**Action item A**
In the text on the eviction moratorium, write out the part from "The Biden administration" up to and including "of the year.", swapping "moratorium" for "freeze".
**Action item B**
Answer these questions from the text on the eviction moratorium:
(i) On what day did the Biden administration announce it would let the nationwide ban expire?
(ii) What position does Alicia Mazzara hold?
(iii) Until when had some Democratic lawmakers wanted the moratorium extended?

**Passage to read**
^^^^^^^^

Evictions, which have mostly been on pause during the pandemic in the US, are expected to ramp up after the expiration of a federal moratorium as housing courts take up more cases and tenants are locked out of their homes.
Housing advocates fear the end of the Centers for Disease Control and Prevention moratorium could result in millions of people being evicted in the coming weeks. But most expect an uptick in filings in the coming days rather than a wave of evictions.
The Biden administration announced Thursday it will allow a nationwide ban to expire. It argued that its hands are tied after the US Supreme Court signaled the moratorium would only be extended until the end of the month.
House lawmakers on Friday attempted but, ultimately failed, to pass a bill to extend the moratorium even for a few months. Some Democratic lawmakers had wanted it extended until the end of the year.
Struggling renters are now facing a health crisis and an eviction crisis, said Alicia Mazzara, a senior research analyst at the Center on Budget and Policy Priorities. Without the CDC’s moratorium, millions of people are at risk of being evicted or becoming homeless, increasing their exposure to Covid just as cases are rising across the country.

^^^^^^^^

**Extracted data**
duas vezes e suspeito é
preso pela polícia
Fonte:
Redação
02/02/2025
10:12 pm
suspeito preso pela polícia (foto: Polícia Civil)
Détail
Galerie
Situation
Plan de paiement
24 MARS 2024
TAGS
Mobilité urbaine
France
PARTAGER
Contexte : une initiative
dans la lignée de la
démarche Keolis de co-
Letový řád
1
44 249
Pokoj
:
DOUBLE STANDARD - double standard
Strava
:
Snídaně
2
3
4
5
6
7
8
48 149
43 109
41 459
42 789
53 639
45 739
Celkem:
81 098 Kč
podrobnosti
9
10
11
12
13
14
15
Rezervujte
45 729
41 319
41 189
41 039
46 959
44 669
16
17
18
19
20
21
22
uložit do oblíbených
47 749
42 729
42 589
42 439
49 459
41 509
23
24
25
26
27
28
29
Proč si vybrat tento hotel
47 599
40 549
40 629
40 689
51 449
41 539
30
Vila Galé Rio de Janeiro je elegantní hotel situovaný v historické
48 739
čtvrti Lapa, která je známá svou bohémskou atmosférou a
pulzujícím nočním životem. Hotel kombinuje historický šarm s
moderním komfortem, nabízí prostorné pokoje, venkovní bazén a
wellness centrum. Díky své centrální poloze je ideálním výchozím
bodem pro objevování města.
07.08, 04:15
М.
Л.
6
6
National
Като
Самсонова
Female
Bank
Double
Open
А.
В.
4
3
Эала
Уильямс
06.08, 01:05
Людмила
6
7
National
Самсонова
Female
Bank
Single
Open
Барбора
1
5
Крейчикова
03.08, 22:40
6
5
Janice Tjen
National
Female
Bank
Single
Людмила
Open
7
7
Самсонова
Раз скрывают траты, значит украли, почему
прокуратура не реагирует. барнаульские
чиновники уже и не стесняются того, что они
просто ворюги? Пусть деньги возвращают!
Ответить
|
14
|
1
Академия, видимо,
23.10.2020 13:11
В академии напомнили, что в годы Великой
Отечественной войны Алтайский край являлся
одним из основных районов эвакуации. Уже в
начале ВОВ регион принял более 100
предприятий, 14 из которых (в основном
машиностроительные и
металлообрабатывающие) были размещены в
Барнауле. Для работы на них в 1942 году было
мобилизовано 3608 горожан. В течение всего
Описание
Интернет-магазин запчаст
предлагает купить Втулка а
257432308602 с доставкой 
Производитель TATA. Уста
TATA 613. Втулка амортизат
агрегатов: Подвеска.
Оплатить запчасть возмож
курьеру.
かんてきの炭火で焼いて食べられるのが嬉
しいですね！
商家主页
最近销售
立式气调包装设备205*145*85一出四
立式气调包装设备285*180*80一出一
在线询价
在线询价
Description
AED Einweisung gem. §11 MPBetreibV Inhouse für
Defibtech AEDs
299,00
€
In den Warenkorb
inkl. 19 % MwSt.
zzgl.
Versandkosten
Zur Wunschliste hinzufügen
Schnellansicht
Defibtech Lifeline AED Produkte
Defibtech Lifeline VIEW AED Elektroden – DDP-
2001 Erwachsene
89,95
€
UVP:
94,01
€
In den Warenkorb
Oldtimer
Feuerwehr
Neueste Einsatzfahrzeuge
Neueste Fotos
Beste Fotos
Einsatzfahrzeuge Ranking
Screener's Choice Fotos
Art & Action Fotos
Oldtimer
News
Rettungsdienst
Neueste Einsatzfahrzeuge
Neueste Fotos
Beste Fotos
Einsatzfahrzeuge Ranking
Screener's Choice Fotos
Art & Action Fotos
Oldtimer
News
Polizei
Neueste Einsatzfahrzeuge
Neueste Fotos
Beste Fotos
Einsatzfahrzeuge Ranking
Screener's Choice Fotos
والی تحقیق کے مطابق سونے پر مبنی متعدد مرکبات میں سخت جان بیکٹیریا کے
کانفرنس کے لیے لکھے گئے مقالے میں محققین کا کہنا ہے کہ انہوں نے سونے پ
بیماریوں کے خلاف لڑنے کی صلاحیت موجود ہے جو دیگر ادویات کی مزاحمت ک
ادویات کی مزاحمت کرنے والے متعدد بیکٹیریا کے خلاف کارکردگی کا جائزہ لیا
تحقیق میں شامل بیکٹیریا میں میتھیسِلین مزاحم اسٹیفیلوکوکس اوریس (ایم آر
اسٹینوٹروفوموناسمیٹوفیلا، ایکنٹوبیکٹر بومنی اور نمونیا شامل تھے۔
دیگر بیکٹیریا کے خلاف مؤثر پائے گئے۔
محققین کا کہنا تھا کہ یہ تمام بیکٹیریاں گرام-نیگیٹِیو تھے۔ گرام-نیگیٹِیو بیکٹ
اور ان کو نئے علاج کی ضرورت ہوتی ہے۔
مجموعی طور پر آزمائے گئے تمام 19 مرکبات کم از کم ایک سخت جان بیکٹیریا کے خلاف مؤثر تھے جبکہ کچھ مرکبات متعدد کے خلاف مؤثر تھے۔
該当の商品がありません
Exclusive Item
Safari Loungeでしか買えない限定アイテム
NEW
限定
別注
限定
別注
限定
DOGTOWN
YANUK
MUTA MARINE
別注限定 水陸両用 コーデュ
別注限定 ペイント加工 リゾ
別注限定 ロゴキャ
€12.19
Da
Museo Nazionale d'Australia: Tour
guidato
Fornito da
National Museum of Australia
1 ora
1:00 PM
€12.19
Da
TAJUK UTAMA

^^^^^^^^

**Answer space A**
The Biden administration announced Thursday it will allow a nationwide ban to expire. It argued that its hands are tied after the US Supreme Court signaled the freeze would only be extended until the end of the month.
House lawmakers on Friday attempted but, ultimately failed, to pass a bill to extend the freeze even for a few months. Some Democratic lawmakers had wanted it extended until the end of the year.

**Answer space B**
(i) Thursday
(ii) Senior research analyst at the Center on Budget and Policy Priorities
(iii) The end of the year